The letter added, "If the King amendment is not included in the Farm Bill, we are very concerned the conversation will quickly move beyond how chickens are produced in Iowa or Arkansas to how milk is produced in Wisconsin or Vermont or to how corn and soybeans are grown in the Midwest. We appreciate your time and consideration."

Current U.S. Ag Secretary Tom Vilsack was on his current job in the Obama administration, said at the time that King's amendment would face legal challenges. "It's complex. There are a lot of unintended consequences," Vilsack said in a press conference in January 2013. "There are a lot of folks who have angst not just outside of agriculture but in agriculture that that provision would be challenged."

King also tried to press the issue in what became the 2018 farm bill with the "Protect Interstate Commerce Act, but his provision again passed the House but failed to make final version of the bill.

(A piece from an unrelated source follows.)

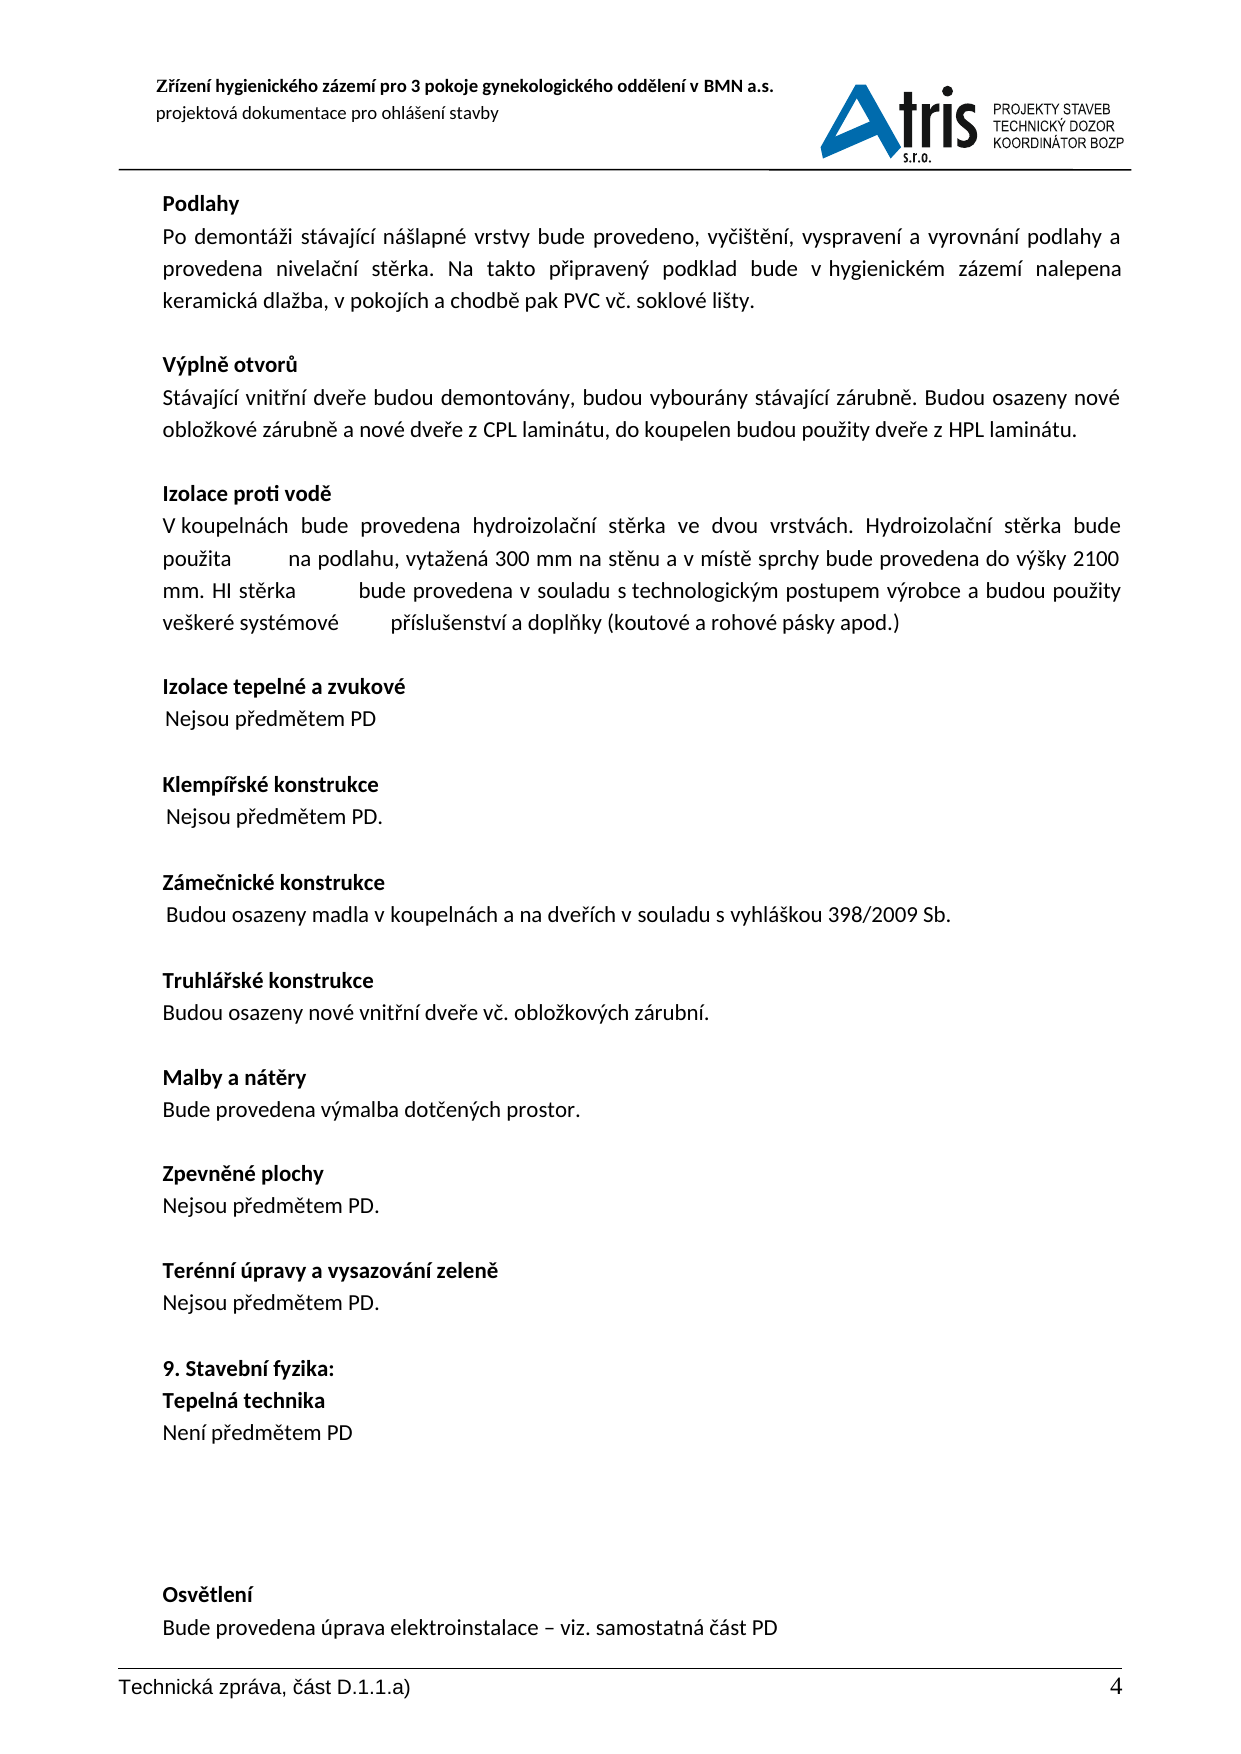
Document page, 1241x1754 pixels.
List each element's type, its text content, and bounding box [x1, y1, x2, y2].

After Proposition 12 passed in November 2018, King again introduced his bill at the beginning of Congress in 2019. In a press release, he noted,

"Since the Supreme Court has declined to quickly hear state-backed challenges to unconstitutional laws like California's Proposition 12, it is important that Congress address this issue with urgency by passing PICA and providing our producers with certainty that their goods will continue to be sold in the nation's largest marketplace," King said.

As DTN's Urban Lehner wrote about the pork industry's next possible move, "Their only recourse will be Congress."

See, https://www.dtnpf.com/…

I'm pretty certain somewhere in Iowa Steve King is saying, "I told you so."